Not to put you on the spot but from my cellular bio lab I took it felt like PCR should be capable of detecting literally a single example of the targeted bit of DNA in the sample. Is the problem with detecting below 50 that the sample is too easily contaminated or is it that the primers can spontaneously bind to things they aren't supposed to at a high enough rate to invalidate the results?
There is no data that supports this assertion whatsoever. There is a lot of evidence going against it. Theoretically it may be possible, but the probability of this is on the order of 0 and so close to 0 it will likely never happen.
Think of it like chemistry. Sure, two covalently bonded hydrogen atoms at STP could have nuclei 1cm from each other due to random chance. However, the probability of this happening is so low that it is effectively 0.
If one bounds the risk from HIV from an undetectable partner to an unmeasurably small epsilon, dwarfed by other risks by many orders of magnitude--- the edges where the assertion are false don't matter.

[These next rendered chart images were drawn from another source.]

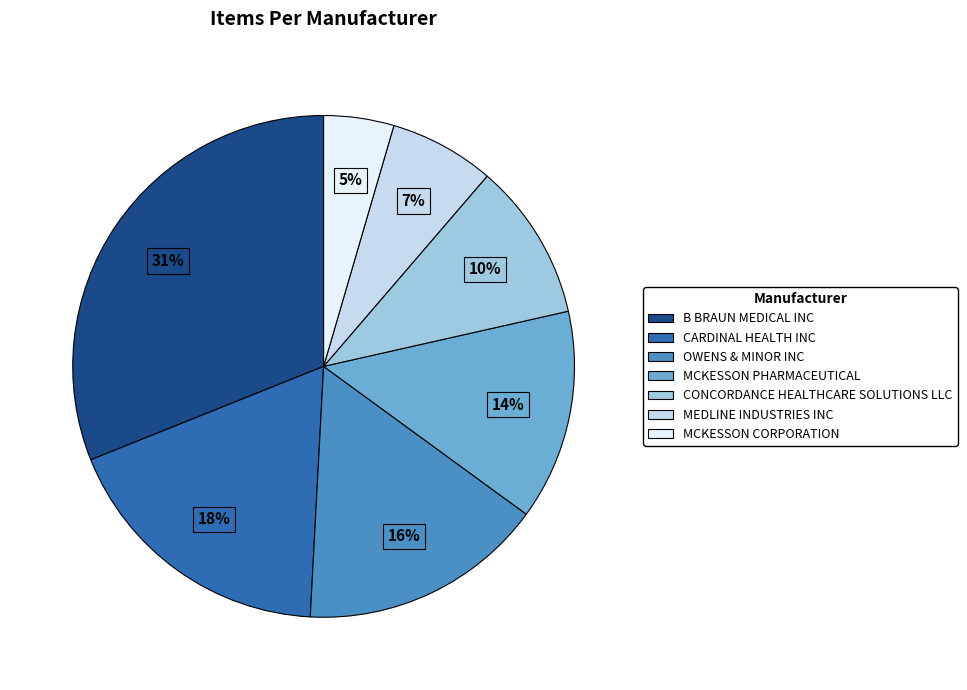

Which has a higher value, MEDLINE INDUSTRIES INC or CARDINAL HEALTH INC?

CARDINAL HEALTH INC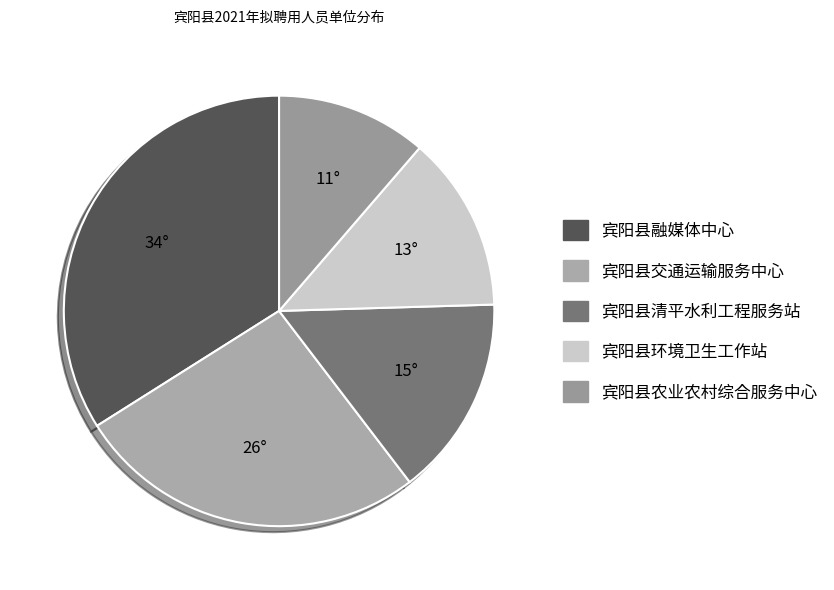

Which slice is the smallest?

宾阳县农业农村综合服务中心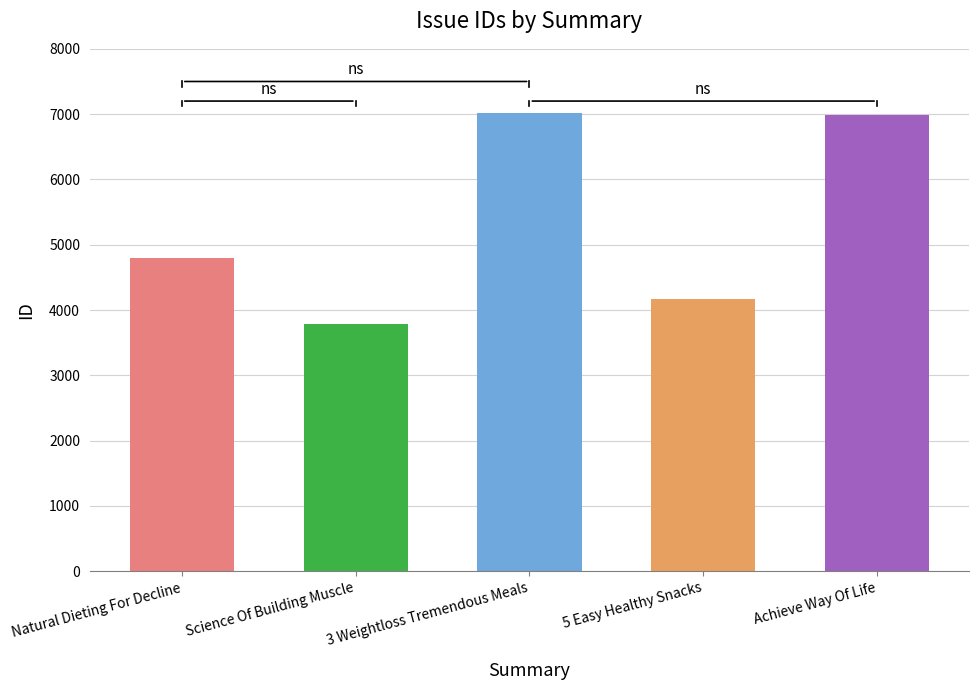

What is the difference between the values at Natural Dieting For Decline and Science Of Building Muscle?

1002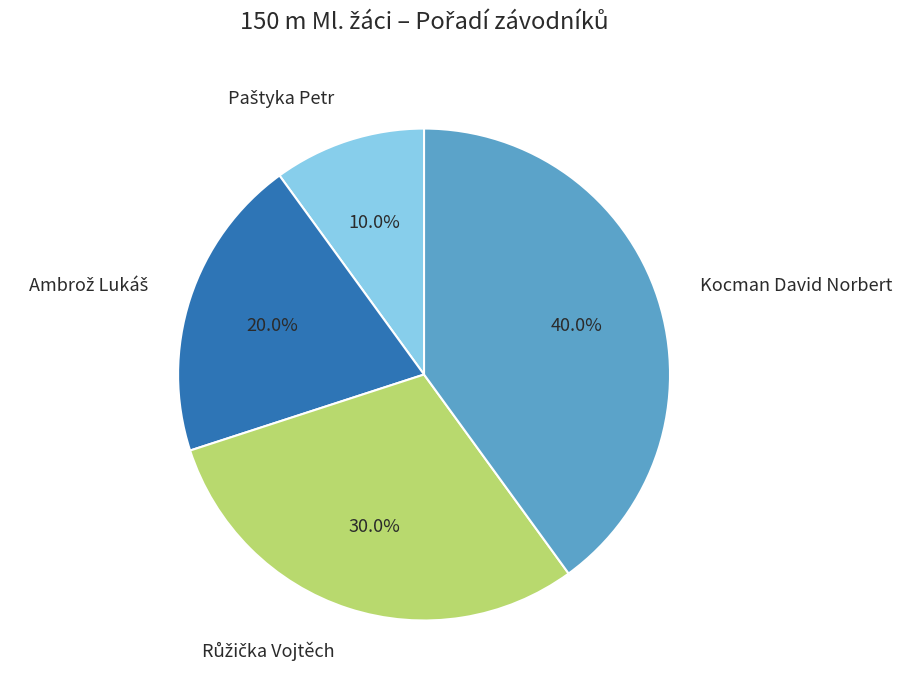

How many slices are in this pie chart?

4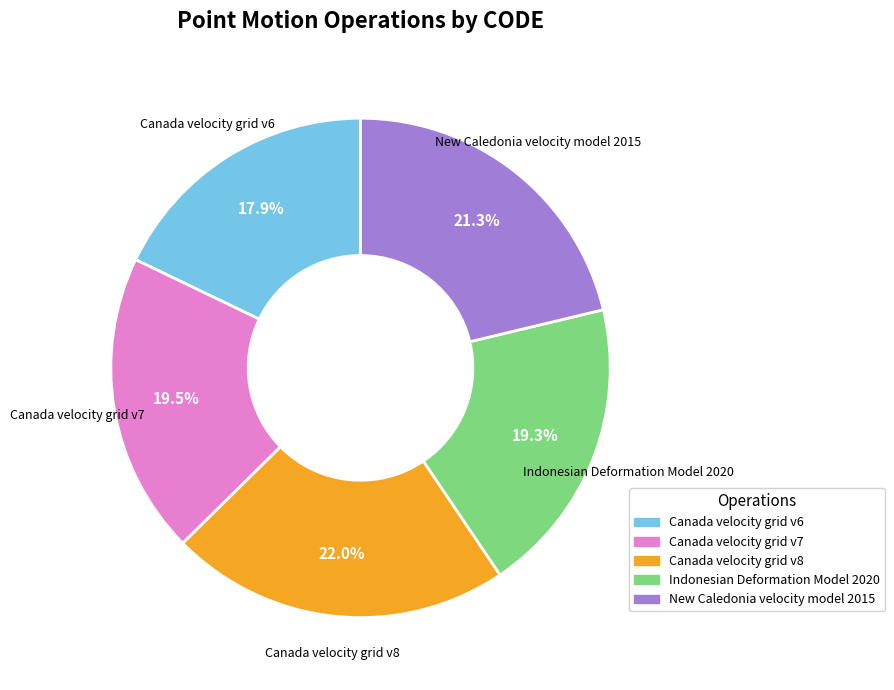

Is there a majority slice in this chart?

No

I'm going from memory, and I can't remember how many years ago I saw this on television, but I thought it had something to do with a genetic mutation that likely gained a foothold in the Western European population sometime around the plague of the Middle Ages. If I remember correctly, if a person carried one copy of the gene, they could get infected with HIV, but it wouldn't develop into AIDS. If a person carried two copies, they would not even get infected with HIV.